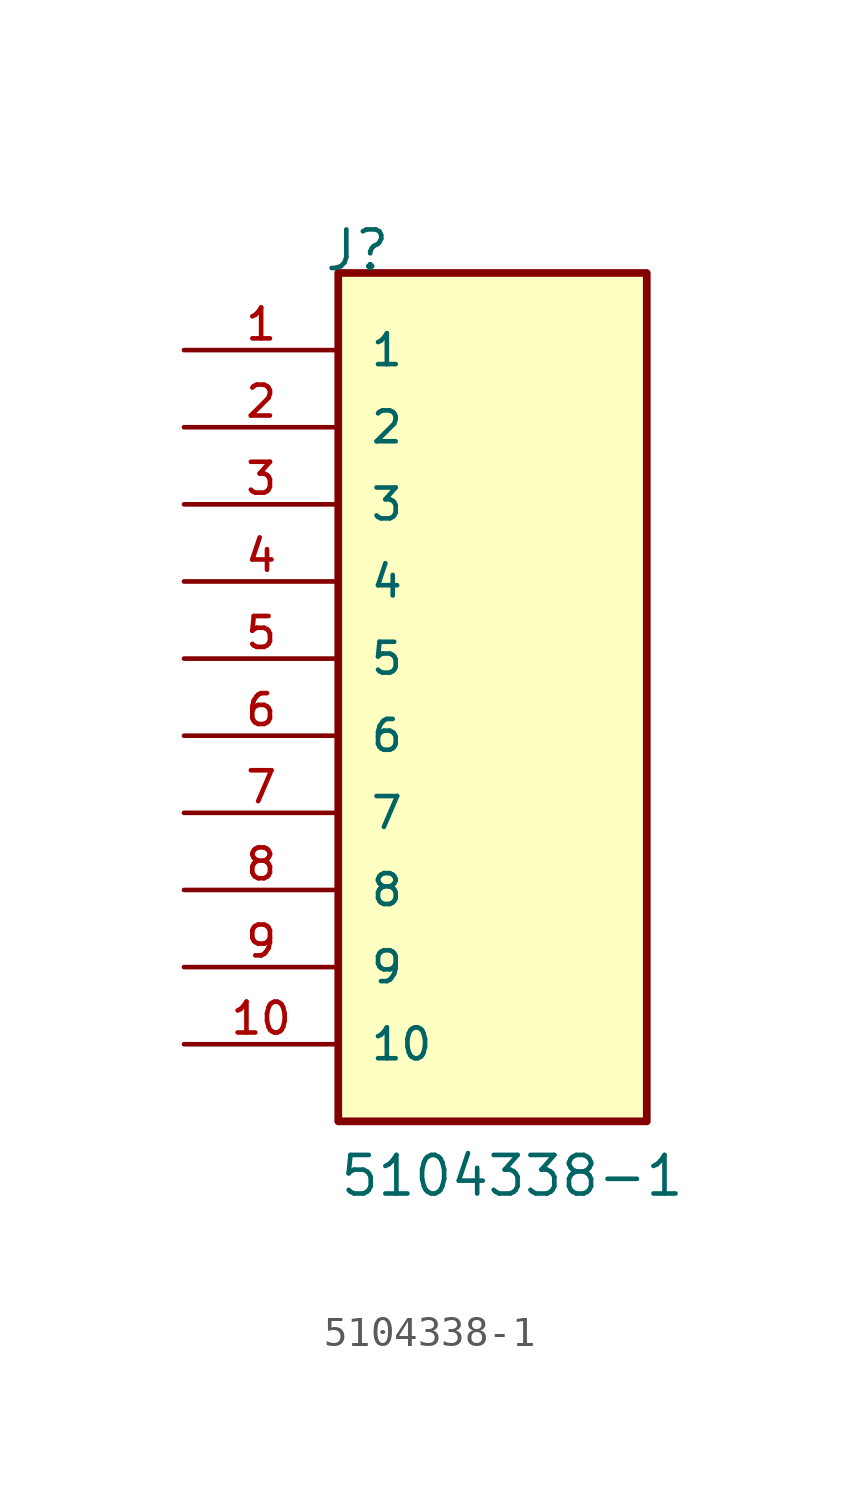
<source format=kicad_sym>
(kicad_symbol_lib
  (version 20211014)
  (generator kicad_symbol_editor)
  (symbol "5104338-1"
    (pin_names
      (offset 1.016))
    (property "Reference" "J"
      (at -5.58 15.24 0)
      (effects (font (size 1.27 1.27)) (justify bottom left)))
    (property "Value" "5104338-1"
      (at -5.08 -15.24 0)
      (effects (font (size 1.27 1.27)) (justify bottom left)))
    (symbol "5104338-1_0_0"
      (rectangle (start -5.08 -12.7) (end 5.08 15.24) (stroke (width 0.254)) (fill (type background)))
      (pin passive line (at -10.16 12.7 0) (length 5.08) (name "1" (effects (font (size 1.016 1.016)))) (number "1" (effects (font (size 1.016 1.016)))))
      (pin passive line (at -10.16 10.16 0) (length 5.08) (name "2" (effects (font (size 1.016 1.016)))) (number "2" (effects (font (size 1.016 1.016)))))
      (pin passive line (at -10.16 7.62 0) (length 5.08) (name "3" (effects (font (size 1.016 1.016)))) (number "3" (effects (font (size 1.016 1.016)))))
      (pin passive line (at -10.16 5.08 0) (length 5.08) (name "4" (effects (font (size 1.016 1.016)))) (number "4" (effects (font (size 1.016 1.016)))))
      (pin passive line (at -10.16 2.54 0) (length 5.08) (name "5" (effects (font (size 1.016 1.016)))) (number "5" (effects (font (size 1.016 1.016)))))
      (pin passive line (at -10.16 0.0 0) (length 5.08) (name "6" (effects (font (size 1.016 1.016)))) (number "6" (effects (font (size 1.016 1.016)))))
      (pin passive line (at -10.16 -2.54 0) (length 5.08) (name "7" (effects (font (size 1.016 1.016)))) (number "7" (effects (font (size 1.016 1.016)))))
      (pin passive line (at -10.16 -5.08 0) (length 5.08) (name "8" (effects (font (size 1.016 1.016)))) (number "8" (effects (font (size 1.016 1.016)))))
      (pin passive line (at -10.16 -7.62 0) (length 5.08) (name "9" (effects (font (size 1.016 1.016)))) (number "9" (effects (font (size 1.016 1.016)))))
      (pin passive line (at -10.16 -10.16 0) (length 5.08) (name "10" (effects (font (size 1.016 1.016)))) (number "10" (effects (font (size 1.016 1.016))))))))
</source>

########

THE TASK: A single figure must be given: how many lines of the records above include the string "property".

EXERCISE ANSWER: 2